About Us

The Centre for Affordable Housing Finance in Africa (CAHF) is the housing finance division of FinMark Trust, a non-profit trust with a mission of ‘making financial markets work for the poor’. The vision of CAHF is to be a primary source of information and debate relating to affordable housing finance in Africa, with a special focus on the SADC region.  Our work covers three main areas: understanding the housing asset, innovation in housing finance, and monitoring housing sector performance.  As a way to promote housing finance sector development in Africa, CAHF regularly commissions research studies; hosts forums; strategy and discussion sessions and workshops; and participates in local and international conferences and debates on housing finance. As a result, the Centre has become a credible source of information, thought leadership, and a point of contact for housing finance practitioners in both the public, private and NGO sectors, including private companies, donor agencies, policy makers and other stakeholders across the African continent.  The Centre also provides strategic and secretarial support to the African Union for Housing Finance.

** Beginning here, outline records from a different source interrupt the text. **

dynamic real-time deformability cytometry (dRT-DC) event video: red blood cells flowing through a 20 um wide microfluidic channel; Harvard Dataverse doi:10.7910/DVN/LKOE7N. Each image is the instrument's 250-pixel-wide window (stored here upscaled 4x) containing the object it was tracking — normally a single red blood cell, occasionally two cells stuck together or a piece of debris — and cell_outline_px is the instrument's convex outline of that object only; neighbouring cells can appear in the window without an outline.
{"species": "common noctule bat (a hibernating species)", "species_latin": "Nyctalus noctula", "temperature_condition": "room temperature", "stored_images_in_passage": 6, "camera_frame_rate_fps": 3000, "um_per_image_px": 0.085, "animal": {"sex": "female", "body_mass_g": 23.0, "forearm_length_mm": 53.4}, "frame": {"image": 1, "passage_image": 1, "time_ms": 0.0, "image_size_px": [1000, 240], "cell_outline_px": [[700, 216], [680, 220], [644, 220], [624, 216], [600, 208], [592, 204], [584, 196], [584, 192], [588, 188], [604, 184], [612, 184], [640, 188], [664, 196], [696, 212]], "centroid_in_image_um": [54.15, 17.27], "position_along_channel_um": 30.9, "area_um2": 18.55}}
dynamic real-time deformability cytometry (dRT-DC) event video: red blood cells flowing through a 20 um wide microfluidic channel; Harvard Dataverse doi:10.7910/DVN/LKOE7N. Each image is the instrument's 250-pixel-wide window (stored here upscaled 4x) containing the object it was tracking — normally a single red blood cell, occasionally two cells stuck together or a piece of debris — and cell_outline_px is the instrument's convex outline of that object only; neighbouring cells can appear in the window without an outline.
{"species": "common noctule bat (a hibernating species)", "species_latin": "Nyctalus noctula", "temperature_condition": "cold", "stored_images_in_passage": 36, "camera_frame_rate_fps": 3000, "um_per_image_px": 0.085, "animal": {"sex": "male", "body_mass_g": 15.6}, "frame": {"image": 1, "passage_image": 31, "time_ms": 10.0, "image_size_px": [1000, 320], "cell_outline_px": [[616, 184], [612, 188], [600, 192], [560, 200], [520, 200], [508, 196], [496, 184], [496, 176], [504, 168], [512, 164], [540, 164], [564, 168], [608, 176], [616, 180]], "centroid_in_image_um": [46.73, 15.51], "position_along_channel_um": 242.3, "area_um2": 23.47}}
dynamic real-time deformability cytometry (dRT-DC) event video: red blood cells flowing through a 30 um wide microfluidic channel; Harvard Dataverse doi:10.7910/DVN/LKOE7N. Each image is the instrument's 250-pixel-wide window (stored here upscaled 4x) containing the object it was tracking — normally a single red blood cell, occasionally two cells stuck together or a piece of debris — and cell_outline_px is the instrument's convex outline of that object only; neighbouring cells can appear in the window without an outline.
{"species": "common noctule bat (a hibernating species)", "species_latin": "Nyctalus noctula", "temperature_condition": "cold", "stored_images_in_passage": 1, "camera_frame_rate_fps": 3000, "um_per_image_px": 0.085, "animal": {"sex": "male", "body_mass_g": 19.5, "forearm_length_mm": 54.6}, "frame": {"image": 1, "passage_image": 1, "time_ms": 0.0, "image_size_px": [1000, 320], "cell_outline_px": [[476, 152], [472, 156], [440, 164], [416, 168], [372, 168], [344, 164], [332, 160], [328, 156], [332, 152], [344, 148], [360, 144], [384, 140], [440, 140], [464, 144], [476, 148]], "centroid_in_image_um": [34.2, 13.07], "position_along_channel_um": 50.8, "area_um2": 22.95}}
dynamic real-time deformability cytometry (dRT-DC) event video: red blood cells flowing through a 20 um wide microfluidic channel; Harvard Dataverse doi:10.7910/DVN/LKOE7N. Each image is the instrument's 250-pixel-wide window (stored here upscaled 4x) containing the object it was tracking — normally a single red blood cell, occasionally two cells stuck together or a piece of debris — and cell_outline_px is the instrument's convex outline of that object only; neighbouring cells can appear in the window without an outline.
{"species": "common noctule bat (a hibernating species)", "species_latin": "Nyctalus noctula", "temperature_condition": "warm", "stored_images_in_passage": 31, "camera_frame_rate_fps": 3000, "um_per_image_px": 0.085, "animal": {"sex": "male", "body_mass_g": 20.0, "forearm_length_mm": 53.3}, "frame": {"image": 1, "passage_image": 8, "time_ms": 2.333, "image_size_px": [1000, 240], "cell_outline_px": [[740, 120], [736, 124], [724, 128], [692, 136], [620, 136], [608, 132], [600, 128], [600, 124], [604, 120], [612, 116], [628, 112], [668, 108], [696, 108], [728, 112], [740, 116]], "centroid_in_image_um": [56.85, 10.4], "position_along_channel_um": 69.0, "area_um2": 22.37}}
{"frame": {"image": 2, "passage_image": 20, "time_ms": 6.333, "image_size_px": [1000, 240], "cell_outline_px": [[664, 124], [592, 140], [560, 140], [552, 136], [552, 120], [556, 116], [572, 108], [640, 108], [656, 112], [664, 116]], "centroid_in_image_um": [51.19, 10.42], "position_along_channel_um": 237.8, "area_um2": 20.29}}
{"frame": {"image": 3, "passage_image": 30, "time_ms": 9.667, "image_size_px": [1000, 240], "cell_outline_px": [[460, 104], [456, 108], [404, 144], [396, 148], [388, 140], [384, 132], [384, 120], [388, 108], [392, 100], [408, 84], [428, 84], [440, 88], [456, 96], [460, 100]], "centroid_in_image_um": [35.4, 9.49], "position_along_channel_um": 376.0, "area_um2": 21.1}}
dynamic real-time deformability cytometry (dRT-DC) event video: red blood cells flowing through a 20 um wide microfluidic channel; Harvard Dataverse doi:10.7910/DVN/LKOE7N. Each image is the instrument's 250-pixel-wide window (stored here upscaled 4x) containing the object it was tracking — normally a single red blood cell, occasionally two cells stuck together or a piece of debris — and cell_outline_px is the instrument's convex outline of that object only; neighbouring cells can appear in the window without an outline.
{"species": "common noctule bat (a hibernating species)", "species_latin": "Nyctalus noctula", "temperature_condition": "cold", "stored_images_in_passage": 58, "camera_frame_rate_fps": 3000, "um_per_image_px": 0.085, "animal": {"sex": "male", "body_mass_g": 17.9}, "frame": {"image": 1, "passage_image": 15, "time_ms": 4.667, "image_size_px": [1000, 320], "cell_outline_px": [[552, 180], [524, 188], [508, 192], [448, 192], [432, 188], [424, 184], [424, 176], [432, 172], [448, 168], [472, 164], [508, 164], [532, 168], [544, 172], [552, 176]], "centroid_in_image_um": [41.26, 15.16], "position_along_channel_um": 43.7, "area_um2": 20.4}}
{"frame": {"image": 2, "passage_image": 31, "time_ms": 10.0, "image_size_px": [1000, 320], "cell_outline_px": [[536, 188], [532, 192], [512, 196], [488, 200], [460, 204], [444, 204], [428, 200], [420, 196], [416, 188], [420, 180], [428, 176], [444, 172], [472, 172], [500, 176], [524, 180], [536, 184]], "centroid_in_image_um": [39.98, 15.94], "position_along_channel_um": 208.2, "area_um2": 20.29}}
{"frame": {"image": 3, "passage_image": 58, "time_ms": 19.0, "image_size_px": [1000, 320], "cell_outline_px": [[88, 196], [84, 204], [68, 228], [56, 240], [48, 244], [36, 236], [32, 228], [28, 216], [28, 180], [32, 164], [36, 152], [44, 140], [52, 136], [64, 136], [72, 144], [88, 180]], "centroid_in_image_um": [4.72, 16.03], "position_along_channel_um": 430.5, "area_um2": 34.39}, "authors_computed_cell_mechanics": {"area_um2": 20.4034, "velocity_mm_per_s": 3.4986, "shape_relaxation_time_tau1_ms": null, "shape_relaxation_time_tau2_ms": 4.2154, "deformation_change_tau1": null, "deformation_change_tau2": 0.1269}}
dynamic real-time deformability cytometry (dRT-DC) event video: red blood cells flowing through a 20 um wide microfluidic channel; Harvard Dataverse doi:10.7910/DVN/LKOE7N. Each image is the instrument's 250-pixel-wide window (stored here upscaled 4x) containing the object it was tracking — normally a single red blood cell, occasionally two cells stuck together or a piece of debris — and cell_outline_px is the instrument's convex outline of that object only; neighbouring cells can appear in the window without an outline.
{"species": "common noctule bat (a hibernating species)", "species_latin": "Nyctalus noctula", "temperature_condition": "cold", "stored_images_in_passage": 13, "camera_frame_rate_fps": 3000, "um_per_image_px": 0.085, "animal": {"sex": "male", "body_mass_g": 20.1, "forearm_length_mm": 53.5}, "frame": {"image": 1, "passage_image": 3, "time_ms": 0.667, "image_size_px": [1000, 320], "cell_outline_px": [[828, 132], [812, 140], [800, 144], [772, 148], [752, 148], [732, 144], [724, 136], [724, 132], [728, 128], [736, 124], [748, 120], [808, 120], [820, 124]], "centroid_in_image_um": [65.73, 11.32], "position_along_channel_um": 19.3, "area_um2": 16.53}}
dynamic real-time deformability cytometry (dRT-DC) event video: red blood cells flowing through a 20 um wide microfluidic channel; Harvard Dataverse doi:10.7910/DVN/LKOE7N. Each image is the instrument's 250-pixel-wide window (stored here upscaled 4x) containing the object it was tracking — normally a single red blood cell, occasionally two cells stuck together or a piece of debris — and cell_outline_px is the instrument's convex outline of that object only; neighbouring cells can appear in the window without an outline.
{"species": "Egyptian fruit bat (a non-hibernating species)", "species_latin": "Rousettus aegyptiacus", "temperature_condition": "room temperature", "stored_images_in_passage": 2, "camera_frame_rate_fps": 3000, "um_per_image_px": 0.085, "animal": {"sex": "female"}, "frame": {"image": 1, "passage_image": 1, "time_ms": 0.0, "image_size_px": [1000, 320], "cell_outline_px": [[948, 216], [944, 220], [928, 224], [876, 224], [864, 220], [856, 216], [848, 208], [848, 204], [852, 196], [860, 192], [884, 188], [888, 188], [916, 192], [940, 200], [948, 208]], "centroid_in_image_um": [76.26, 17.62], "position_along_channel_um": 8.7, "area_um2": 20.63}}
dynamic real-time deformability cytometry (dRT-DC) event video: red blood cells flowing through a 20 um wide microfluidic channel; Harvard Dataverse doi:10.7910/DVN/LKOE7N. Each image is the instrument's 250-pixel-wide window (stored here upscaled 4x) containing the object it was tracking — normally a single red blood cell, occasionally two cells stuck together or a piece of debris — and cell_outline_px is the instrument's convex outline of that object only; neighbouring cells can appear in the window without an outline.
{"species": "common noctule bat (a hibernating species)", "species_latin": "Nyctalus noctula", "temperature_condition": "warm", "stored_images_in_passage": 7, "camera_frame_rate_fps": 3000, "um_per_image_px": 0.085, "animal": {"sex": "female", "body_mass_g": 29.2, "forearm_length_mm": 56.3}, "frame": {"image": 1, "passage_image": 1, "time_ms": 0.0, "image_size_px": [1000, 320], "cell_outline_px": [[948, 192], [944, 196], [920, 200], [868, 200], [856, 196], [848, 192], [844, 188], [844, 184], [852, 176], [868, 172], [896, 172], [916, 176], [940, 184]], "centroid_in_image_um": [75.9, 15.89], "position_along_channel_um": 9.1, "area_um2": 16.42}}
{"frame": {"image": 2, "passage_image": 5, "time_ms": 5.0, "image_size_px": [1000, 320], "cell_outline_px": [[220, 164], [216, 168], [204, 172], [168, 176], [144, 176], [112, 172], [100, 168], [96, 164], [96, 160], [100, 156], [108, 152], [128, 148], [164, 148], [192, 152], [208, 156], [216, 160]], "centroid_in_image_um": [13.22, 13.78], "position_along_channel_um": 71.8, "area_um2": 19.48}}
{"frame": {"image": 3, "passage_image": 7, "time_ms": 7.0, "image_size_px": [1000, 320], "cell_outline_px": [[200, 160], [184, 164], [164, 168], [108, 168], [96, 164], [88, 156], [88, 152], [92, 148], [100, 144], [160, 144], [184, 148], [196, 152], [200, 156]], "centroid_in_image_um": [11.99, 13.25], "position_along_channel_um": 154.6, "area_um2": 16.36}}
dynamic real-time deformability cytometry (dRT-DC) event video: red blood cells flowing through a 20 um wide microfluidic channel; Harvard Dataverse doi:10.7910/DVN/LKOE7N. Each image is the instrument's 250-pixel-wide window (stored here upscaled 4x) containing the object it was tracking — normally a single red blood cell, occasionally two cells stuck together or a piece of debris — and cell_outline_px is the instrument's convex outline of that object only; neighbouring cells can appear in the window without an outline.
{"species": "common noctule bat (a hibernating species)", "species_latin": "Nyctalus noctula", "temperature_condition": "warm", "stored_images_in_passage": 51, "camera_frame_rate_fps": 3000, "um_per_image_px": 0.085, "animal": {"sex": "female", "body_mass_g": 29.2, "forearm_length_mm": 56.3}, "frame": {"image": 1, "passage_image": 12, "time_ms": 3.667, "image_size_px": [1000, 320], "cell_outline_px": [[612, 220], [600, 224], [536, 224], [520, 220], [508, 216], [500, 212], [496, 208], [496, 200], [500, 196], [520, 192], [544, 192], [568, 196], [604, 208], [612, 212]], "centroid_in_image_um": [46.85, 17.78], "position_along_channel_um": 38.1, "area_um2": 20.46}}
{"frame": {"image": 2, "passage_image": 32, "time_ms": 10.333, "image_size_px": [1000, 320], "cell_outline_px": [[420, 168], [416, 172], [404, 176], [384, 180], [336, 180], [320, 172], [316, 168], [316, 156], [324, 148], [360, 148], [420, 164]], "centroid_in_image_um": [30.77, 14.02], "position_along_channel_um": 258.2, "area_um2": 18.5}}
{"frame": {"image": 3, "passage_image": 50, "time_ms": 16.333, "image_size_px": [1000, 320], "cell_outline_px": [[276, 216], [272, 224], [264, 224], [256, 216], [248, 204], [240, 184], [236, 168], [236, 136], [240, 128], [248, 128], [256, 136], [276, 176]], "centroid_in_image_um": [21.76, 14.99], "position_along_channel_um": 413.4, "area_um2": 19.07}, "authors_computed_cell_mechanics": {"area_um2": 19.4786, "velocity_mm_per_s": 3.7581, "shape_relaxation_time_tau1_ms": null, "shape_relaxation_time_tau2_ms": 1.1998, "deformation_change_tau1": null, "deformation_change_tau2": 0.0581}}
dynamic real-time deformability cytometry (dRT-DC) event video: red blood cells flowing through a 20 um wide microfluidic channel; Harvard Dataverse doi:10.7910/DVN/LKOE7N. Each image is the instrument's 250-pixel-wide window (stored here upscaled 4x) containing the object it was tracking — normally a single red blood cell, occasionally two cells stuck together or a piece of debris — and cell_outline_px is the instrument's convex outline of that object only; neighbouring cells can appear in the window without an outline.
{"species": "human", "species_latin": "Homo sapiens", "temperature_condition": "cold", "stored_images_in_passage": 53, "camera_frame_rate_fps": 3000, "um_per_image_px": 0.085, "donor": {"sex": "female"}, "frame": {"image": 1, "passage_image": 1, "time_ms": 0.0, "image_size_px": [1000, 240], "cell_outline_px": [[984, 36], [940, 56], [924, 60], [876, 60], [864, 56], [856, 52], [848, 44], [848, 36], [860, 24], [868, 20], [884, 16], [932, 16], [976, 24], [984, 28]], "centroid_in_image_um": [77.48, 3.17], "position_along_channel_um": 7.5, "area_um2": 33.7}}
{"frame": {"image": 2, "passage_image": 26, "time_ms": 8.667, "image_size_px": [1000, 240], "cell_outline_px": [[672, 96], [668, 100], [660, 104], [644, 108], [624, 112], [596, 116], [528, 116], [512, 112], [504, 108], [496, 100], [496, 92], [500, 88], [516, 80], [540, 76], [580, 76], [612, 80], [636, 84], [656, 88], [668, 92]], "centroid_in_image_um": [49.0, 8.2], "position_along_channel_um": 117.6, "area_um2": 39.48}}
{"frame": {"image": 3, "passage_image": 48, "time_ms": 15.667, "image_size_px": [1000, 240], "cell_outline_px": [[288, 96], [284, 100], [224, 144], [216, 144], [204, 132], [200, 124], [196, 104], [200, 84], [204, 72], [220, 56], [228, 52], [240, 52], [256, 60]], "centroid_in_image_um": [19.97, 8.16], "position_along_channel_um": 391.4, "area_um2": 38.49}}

FinMark Trust is a non-profit independent trust, funded primarily by the UKaid from the UK Government, and established in March 2002. FinMark Trust’s purpose is ‘Making financial markets work for the poor, by promoting financial inclusion and regional financial integration’. It does this by conducting research to identify the systemic constraints that prevent financial markets from reaching out to these consumers and by advocating for change on the basis of research findings. Thus, FinMark Trust plays a catalytic role, driven by its purpose to start processes of change that ultimately lead to the development of inclusive financial systems that can benefit all consumers. An important tool developed by FinMark Trust is FinScope, a national representative survey of individuals’ perceptions and usage of financial services undertaken now in 15 countries in Africa. FinMark Trust’s Trustees are Cas Coovadia (Chair), Prega Ramsamy (CEO), Ethel Matenge-Sebesho, Ishmael Mkhabela, and Esau Nebwe.

 

 

 

 

 

CAHF TEAM

Kecia Rust is the coordinator of FinMark Trust’s Centre for Affordable Housing Finance in Africa.   She is a housing policy specialist and has worked with both public and private sector practitioners in promoting access to affordable housing and housing finance in Southern Africa for the past 20 years.  Kecia is particularly interested in financial inclusion as it relates to housing finance and the functioning of affordable property markets across Africa.  Kecia Rust holds a Masters of Management degree (1998), earned from the Graduate School of Public and Development Management, University of the Witwatersrand. She obtained her Bachelors Degree with Distinction and Honours in International Studies (1990), from the University of North Carolina at Chapel Hill, USA, where she was a Morehead Scholar.

Olga Koma is a graduate from the University of the Witwatersrand, and is a Researcher with FinMark Trust’s Centre for Affordable Housing Finance in Africa. She has a Bachelor of Science Degree and an honours degree in Urban and Regional Planning. Her honours thesis investigated the use of technology within three urban settings in Johannesburg. Her current interests are urban studies, African cities discourse, economics, housing and, information and telecommunication technologies within cities.

Lorraine Nzimande is a Researcher and Consultant with Finmark Trust’s Centre for Affordable Housing Finance Africa. She has an honours degree in Urban and Regional Planning (town planning) from the University of the Witwatersrand’s School of Architecture and Planning. For her honours degree, she wrote a thesis on the management challenges of informal markets in Johannesburg. She was enrolled in a Housing specialisation in the Town Planning Course and amongst her interests are urban histories, economics and sociology.

Adelaide Steedley is  the coordinator of the Affordable Land + Housing Data Centre, within FinMark Trust’s Centre for Affordable Housing Finance.  As coordinator, she is implementing a new web-based dashboard (CityMark) to entice the development of affordable housing in South Africa, using innovative geo-located indicators that will provide a much more detailed understanding of neighborhood markets.  Adelaide brings over 20 years of affordable housing and development experience, working with public and private sector partners at the local, regional and national levels across the United States, in ways to entice more efficient development of affordable housing.